Clad in a blue shirt and grey trousers, Doshi, filled with pragmatism and the same energy, he tells DNA that this prize has been a memorable surprise. "There is a sense of wonder and wonder is not described. There are a lot of memories and you go back in time and hence it feels like a cloud", he says.

In conversation with DNA, he speaks about what made him, on designs close to his heart, Gufa and School of Architecture, now known as CEPT University.

Doshi is an alumnus of the known JJ School of Architecture in Mumbai. He is one of the very few living architects who had the chance to work with the legendary Swiss-French architect Le Corbusier in Paris known as the master of modernism

Q: Designs that are close to your heart:

Doshi: The School of Architecture, Gufa and Sangath. The first buiding that I made ATIRA guest house is also close to my heart. Life has been very beautiful and rewarding to me because it has given me so much. Gufa was quite a challenge to me. Only thing I remember of it is that once, after the base was done based on design on a computer then, I went there early morning. There was no landscape then so when I went down the Gufa, I slipped in the Gufa and was so shocked that I realized how will people walk on this slope. Immediately, I ordered 30 trucks of sand and put the sand inside the Gufa and imagined that I am on the seashore and then everythig began to look differently. Discovery is always hidden unless you go under the skin.

Q. Your grandfather's house in Pune was an inspiration to you. Tell us more about it?

Doshi: I remember the street where there would be around 20 houses in a row, it was like a community living. All houses had balconies with grill, who so ever stood there, could look outside. As a child, I could eat anywhere and life was completely nomadic.
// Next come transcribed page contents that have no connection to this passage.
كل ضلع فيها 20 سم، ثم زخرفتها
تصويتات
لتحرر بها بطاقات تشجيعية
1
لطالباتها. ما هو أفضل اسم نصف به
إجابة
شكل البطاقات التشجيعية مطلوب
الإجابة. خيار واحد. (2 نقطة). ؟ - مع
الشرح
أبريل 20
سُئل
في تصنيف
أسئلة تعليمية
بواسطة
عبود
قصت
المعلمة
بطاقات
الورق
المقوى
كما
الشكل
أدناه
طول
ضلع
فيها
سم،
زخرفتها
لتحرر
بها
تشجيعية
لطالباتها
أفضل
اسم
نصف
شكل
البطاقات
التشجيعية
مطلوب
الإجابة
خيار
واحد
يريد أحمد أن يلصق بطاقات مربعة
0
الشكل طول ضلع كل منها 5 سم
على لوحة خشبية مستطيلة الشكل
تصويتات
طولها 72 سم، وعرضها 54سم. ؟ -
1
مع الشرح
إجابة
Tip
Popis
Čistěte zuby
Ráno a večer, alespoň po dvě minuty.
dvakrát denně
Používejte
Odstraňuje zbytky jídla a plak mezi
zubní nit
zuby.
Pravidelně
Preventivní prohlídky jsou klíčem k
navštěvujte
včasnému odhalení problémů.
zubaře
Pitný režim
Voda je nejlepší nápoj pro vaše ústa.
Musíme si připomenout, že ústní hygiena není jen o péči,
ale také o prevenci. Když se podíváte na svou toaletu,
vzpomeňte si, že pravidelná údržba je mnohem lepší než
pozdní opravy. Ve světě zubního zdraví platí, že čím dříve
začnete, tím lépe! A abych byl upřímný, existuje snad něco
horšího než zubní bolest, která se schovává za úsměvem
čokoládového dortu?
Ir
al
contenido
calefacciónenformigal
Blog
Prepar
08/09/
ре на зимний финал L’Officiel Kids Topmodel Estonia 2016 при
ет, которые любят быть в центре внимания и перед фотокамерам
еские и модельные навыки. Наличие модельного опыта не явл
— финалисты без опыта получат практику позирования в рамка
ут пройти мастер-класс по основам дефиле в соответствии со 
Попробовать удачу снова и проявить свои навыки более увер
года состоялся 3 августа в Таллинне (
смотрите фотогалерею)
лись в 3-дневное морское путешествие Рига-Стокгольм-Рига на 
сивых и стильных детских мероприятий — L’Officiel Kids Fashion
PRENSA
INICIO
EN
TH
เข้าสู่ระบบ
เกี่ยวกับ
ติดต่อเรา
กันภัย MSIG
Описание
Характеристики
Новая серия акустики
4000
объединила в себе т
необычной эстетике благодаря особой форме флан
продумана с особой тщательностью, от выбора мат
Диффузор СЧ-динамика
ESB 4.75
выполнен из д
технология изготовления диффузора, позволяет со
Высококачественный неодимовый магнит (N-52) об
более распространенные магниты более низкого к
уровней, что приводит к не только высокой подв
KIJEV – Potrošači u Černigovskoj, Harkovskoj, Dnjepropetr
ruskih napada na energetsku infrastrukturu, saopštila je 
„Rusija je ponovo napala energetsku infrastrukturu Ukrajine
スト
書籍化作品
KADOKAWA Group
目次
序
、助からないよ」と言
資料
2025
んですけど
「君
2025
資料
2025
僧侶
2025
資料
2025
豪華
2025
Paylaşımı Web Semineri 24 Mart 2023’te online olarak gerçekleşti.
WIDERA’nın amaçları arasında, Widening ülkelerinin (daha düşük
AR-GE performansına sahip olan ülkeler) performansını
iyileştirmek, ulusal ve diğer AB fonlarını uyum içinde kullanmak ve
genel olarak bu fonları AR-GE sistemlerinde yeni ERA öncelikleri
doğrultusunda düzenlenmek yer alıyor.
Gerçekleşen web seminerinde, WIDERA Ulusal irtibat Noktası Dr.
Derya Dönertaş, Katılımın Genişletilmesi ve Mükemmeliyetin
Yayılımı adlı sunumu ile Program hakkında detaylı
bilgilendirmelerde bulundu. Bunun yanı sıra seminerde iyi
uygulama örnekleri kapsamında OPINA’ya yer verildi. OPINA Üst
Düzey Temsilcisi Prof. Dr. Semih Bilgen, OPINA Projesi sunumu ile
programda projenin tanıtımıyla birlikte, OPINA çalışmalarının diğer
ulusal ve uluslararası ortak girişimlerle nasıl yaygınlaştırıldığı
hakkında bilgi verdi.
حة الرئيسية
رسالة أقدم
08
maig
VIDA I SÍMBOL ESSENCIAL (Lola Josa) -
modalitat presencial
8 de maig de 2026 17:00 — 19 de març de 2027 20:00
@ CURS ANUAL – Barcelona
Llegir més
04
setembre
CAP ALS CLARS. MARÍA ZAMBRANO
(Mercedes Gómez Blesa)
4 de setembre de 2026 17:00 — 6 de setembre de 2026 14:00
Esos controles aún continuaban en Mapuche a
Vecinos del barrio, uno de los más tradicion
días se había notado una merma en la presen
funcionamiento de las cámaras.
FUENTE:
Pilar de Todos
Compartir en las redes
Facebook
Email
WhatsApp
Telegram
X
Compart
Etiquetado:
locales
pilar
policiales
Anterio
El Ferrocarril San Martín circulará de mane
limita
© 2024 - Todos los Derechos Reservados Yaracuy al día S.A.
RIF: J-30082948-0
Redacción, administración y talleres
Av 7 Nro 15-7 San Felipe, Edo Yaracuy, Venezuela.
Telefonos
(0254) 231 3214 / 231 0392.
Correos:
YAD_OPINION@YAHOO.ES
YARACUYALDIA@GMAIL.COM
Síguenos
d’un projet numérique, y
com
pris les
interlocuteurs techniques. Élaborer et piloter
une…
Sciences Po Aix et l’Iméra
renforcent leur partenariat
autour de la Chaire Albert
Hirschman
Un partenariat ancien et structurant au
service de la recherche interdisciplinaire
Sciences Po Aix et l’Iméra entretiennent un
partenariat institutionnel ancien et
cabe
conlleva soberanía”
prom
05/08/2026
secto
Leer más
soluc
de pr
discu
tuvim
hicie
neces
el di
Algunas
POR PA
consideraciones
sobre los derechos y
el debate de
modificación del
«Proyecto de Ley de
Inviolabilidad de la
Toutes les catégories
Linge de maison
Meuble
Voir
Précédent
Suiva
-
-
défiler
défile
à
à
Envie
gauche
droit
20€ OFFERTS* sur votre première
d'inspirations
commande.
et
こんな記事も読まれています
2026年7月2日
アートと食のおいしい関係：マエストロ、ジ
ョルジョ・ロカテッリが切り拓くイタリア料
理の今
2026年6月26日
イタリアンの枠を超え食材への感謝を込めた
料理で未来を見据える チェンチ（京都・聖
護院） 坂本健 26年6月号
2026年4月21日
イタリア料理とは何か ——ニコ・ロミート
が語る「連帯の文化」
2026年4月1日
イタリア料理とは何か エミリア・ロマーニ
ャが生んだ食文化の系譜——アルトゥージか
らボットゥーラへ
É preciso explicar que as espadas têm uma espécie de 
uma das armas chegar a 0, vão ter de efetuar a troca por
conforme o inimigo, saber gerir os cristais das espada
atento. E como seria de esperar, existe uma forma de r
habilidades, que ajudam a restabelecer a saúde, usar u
That childhood has stayed in my heart.

Q: You have always believed in houses with a verandah, courtyard, and such spaces. How has architecture changed?

Doshi: When I go to pols of Ahmedabad or Jaisalmer or Pune, those things are there. Today I walk on Pune streets and I find I am taller than the houses. The door hits on the forehead, roof maybe higher but scale in small. 

How do you really create that intimate scale is the challenge? The relationship between buildings, space movement, changes, gardens, etc need to be thought now. Balconies are always public and interior of a house are private but we do not talk about those things anymore. It is like designing a human being. There is a need to think of architecture as a community plan and part and parcel of your lifestyle.

Q. In your book in 2011, you said that CEPT has now become a large banyan tree but needs to become the university of forest. Has it become a forest?

Doshi: Banyan tree has been chopped of and the forest has disappeared. I made it like a small community with open doors but scales have changed. Bimal was here today and he wants to have a function at the school. But I think all that has gone is gone.

Q: Do you have any regrets? What next?

Doshi: I do not have any regrets because each project was like a family – with diverse people having diverse abilities to grow speaking different languages. I and my granddaughter worked on a Jain temple complex in Pune which never materialized. I feel if there is a chance, I would like to do that now.